Extracted page text data:
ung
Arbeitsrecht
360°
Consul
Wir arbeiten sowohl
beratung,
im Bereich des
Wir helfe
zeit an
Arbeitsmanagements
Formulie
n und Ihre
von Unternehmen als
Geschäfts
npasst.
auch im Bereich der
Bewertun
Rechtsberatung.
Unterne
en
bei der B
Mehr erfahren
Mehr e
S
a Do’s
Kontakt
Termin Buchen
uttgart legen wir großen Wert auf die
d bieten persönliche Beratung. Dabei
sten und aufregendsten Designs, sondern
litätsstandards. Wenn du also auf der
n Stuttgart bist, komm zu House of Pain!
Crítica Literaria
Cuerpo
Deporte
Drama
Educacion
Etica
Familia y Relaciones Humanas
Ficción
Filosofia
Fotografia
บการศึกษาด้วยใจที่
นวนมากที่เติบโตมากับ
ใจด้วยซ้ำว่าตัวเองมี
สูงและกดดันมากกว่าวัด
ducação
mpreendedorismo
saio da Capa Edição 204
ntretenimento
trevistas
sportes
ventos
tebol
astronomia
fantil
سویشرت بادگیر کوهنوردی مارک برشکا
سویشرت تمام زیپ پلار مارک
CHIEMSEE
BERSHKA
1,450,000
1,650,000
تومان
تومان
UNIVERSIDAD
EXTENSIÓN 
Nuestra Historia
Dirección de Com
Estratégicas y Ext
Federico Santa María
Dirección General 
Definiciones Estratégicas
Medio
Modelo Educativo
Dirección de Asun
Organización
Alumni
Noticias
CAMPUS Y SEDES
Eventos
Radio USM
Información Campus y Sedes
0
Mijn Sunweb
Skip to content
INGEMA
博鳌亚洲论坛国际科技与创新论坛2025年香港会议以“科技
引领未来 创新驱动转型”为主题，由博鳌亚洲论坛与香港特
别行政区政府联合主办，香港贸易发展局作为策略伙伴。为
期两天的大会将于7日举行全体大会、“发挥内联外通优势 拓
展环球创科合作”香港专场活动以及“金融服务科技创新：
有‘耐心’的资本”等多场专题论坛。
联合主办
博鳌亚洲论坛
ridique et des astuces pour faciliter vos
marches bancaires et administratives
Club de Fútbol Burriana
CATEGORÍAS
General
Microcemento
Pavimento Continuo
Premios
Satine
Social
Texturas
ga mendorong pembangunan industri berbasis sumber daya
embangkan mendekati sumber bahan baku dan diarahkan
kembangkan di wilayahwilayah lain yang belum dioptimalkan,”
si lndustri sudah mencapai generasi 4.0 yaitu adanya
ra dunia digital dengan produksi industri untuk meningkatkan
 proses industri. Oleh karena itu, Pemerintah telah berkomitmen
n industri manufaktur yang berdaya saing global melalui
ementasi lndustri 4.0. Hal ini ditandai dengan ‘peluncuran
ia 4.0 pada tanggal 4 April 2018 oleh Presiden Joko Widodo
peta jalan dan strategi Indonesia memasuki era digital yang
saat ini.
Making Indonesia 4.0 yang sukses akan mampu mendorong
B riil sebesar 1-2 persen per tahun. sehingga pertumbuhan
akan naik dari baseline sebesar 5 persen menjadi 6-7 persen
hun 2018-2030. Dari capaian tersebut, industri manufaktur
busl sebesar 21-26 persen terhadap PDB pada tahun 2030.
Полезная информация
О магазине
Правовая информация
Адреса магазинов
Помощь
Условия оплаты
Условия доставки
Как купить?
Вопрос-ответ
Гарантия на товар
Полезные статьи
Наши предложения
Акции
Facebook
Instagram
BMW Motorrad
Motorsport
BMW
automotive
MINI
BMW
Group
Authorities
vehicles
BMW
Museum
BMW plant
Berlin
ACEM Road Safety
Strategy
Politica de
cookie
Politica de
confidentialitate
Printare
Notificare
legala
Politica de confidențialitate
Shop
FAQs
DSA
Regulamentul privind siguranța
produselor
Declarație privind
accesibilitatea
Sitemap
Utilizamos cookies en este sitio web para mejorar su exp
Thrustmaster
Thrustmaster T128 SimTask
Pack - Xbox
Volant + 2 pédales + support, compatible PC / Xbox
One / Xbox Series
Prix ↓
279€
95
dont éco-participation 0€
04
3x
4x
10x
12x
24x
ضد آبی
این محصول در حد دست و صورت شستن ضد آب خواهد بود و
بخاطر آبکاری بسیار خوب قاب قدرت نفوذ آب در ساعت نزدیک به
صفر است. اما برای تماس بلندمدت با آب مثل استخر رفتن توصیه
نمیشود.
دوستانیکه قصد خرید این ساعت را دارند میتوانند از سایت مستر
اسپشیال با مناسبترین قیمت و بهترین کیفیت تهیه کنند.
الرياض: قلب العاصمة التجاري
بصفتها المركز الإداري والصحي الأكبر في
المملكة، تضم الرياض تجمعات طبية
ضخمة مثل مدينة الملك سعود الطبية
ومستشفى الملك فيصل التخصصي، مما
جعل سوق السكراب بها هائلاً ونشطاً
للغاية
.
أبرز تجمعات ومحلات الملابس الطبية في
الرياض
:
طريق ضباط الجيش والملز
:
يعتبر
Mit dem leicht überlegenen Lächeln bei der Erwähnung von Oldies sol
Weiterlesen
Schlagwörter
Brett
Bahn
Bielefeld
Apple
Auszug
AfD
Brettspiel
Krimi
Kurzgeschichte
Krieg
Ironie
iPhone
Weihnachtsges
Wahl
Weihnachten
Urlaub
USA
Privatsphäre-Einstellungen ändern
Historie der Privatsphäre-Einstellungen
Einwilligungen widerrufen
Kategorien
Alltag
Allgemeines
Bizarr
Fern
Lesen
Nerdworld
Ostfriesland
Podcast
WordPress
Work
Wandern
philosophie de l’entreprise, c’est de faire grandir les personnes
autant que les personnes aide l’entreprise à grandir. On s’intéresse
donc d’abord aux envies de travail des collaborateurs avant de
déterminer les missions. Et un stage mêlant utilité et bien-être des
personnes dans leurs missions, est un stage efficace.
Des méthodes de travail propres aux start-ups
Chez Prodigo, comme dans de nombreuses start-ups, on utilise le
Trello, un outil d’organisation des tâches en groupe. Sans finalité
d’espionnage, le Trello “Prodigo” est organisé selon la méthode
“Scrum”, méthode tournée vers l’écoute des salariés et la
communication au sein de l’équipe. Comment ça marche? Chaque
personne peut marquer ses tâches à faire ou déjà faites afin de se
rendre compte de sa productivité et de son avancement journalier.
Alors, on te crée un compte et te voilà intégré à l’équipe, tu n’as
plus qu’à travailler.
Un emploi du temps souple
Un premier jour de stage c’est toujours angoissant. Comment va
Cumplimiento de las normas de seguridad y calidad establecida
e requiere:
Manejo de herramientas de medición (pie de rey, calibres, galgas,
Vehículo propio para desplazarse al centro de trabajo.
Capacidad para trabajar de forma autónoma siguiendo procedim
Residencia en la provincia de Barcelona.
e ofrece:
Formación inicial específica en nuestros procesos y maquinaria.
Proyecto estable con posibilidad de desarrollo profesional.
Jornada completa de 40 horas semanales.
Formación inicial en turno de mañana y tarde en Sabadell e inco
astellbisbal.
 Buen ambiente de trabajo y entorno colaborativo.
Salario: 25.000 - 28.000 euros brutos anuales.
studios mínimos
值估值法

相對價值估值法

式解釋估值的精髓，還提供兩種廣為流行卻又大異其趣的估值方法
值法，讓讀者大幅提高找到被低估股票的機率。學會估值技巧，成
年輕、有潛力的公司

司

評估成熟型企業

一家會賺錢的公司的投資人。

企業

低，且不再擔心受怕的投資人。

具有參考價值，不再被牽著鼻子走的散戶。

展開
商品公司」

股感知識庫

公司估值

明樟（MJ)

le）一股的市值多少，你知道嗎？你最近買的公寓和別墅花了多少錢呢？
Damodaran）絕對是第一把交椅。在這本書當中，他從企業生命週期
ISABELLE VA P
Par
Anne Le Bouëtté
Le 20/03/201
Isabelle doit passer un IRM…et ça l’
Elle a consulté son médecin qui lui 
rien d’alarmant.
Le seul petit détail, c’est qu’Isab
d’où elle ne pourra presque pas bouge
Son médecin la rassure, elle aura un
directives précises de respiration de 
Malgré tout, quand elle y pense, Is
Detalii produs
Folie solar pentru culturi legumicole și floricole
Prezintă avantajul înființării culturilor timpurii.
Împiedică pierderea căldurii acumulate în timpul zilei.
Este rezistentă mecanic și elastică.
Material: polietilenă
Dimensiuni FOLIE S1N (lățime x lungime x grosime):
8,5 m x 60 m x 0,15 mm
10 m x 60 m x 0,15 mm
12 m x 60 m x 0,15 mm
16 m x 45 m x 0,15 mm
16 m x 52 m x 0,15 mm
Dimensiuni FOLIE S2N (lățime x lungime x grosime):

| Your task |
What lines in the records above include the string "manufaktur"? Copy each one.

| Worked solution |
n industri manufaktur yang berdaya saing global melalui
hun 2018-2030. Dari capaian tersebut, industri manufaktur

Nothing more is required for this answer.